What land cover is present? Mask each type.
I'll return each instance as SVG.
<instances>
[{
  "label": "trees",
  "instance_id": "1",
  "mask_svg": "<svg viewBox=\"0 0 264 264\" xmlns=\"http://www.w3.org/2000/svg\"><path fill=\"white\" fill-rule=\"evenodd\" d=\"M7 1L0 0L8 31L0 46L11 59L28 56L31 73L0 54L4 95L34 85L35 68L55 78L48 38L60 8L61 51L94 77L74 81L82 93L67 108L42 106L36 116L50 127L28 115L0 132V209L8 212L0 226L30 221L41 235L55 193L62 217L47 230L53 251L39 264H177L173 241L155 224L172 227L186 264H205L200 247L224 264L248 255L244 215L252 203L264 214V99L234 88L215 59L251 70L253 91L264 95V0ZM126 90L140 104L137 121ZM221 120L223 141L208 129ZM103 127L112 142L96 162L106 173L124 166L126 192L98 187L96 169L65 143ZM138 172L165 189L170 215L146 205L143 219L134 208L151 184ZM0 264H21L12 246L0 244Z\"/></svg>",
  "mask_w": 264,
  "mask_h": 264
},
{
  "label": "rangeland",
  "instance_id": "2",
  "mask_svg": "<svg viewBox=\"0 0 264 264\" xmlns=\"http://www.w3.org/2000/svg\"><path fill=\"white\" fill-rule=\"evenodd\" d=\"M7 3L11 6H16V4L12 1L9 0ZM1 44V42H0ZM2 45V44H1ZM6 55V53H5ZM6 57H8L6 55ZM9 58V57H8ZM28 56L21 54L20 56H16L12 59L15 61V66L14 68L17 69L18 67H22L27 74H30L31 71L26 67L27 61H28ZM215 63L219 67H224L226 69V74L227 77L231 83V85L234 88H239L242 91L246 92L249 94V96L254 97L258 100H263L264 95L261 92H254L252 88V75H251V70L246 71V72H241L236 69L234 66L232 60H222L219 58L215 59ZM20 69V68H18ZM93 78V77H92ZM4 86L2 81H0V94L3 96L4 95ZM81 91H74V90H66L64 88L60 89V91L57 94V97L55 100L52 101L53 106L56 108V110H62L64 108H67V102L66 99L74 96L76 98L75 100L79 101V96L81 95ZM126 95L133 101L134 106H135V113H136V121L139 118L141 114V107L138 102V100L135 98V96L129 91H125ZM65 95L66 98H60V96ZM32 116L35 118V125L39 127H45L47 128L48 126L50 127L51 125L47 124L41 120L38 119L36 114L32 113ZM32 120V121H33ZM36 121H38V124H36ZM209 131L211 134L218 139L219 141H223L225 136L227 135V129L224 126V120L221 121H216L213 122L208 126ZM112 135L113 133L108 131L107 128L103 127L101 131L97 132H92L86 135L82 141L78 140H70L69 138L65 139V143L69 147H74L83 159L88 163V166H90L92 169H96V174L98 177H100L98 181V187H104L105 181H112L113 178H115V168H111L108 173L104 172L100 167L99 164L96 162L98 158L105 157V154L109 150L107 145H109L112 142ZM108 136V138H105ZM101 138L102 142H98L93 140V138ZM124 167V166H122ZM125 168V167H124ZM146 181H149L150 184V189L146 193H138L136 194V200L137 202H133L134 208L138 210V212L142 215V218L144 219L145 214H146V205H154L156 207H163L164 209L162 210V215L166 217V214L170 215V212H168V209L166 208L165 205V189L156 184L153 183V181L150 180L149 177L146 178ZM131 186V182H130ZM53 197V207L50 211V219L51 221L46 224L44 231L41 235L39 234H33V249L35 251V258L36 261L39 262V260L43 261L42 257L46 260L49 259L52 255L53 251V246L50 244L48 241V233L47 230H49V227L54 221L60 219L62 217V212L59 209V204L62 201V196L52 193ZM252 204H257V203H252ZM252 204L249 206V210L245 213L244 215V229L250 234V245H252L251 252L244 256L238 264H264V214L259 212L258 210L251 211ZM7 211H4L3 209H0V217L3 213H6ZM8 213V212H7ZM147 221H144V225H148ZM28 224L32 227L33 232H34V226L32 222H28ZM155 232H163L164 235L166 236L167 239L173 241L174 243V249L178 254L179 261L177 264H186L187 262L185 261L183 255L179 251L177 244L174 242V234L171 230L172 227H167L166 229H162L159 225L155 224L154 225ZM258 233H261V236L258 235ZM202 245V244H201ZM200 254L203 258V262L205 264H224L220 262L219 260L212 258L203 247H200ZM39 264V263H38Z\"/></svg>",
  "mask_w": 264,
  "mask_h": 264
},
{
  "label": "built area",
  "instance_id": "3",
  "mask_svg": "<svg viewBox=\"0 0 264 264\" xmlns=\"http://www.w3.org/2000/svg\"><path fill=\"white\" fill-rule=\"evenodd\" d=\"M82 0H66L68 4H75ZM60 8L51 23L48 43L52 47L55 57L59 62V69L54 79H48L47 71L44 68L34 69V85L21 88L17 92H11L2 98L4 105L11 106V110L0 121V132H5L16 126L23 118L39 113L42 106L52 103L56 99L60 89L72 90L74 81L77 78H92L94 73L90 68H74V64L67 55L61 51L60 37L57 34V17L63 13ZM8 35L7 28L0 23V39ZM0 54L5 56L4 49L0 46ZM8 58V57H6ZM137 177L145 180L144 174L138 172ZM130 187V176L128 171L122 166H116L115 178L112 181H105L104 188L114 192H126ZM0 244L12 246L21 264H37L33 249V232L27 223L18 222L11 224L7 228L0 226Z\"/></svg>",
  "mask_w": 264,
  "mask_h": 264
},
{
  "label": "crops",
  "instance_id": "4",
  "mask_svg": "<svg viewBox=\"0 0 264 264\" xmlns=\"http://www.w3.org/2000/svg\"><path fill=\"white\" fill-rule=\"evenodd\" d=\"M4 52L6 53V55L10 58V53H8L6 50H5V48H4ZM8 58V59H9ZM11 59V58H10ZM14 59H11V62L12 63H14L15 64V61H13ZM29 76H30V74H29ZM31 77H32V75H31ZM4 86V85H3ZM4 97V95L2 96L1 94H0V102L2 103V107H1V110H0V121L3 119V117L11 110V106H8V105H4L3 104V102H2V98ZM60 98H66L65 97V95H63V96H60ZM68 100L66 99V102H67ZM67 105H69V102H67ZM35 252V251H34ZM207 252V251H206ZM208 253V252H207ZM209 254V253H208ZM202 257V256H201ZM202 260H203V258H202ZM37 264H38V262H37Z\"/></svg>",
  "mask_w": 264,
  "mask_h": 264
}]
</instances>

_____

Copy every line of the entries above that contains the string "each". Treat uppercase and lowercase letters as distinct.

What land cover is present? Mask each type.
I'll return each instance as SVG.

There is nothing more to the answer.